# AUFGABE A:
Als welches Buch gilt das Josuabuch in der jüdischen Tradition laut dem angezeigten Text?

1. Was dieser Text nicht ist

Verneinte Aussagen sind schwierig, ich weiß. Dennoch möchte ich sie hier voranstellen, damit wir wissen, womit wir es zu tun haben:

Den zum Teil mit unerträglichen Gewaltbeschreibungen verbundenen Geschehnissen des Buchs Josua liegt kein ähnlich geartetes historisches Geschehen zugrunde. Es geht hier nicht darum, irgendeine kriegerische Gewalt als Gottes Willen zu erklären. Dieses Buch ist ein Beispiel für die im Exil und der frühnachexilischen Zeit erarbeitete sog. deuteronomistische Theologie, für die Thora-Gehorsam und ausschließliche Verehrung JHWHs die Bedingung, ja der Garant, für Erfolg und Wohlergehen war (V. 8). Dass mit weiteren Erfahrungen auch weitere Wirklichkeitsdeutungen hinzukamen, lässt sich innerhalb des AT erkennen.

Das bedeutet für die Auslegung dieses Textes keine Einschränkung – in der jüdischen Tradition ist das Josuabuch kein Geschichtsbuch (diese irreführende Kategorie kennt der Tanach nicht), sondern das erste Buch der Neviim, der Propheten. Es bildet den Anfang der sog. „Vorderen Propheten“; es spricht weniger von geschehenen Dingen als von der Absicht Gottes mit seinem Volk.

# QUELLDATEN:

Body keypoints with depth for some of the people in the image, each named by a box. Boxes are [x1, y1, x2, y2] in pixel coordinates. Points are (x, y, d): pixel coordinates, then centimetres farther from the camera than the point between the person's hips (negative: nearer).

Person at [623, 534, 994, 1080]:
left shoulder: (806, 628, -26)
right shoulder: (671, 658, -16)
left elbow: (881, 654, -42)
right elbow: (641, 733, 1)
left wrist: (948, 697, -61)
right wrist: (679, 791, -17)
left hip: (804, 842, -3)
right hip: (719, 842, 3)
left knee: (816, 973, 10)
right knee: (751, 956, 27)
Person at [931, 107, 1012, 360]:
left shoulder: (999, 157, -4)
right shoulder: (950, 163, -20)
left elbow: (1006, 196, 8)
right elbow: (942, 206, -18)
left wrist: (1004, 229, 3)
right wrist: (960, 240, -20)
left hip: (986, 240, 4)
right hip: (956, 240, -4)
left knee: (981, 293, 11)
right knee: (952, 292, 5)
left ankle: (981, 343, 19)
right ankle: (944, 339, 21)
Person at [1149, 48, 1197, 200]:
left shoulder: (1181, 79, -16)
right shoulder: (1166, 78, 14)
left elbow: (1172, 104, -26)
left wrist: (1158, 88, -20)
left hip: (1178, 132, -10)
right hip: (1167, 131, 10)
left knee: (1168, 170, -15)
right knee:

# AUFGABE B:
Überführe die Zeilen der Quelldaten in eine JSON-Liste von Strings, eine pro Zeile und ohne Leerzeilen. Beginne mit der Zeile mit „right hip: (956, 240, -4)“ und gehe bis einschließlich der Zeile mit „left elbow: (1172, 104, -26)“.

# DEINE ANTWORT A:
Als das erste Buch der Neviim, der Propheten.

# DEINE ANTWORT B:
[
  "right hip: (956, 240, -4)",
  "left knee: (981, 293, 11)",
  "right knee: (952, 292, 5)",
  "left ankle: (981, 343, 19)",
  "right ankle: (944, 339, 21)",
  "Person at [1149, 48, 1197, 200]:",
  "left shoulder: (1181, 79, -16)",
  "right shoulder: (1166, 78, 14)",
  "left elbow: (1172, 104, -26)"
]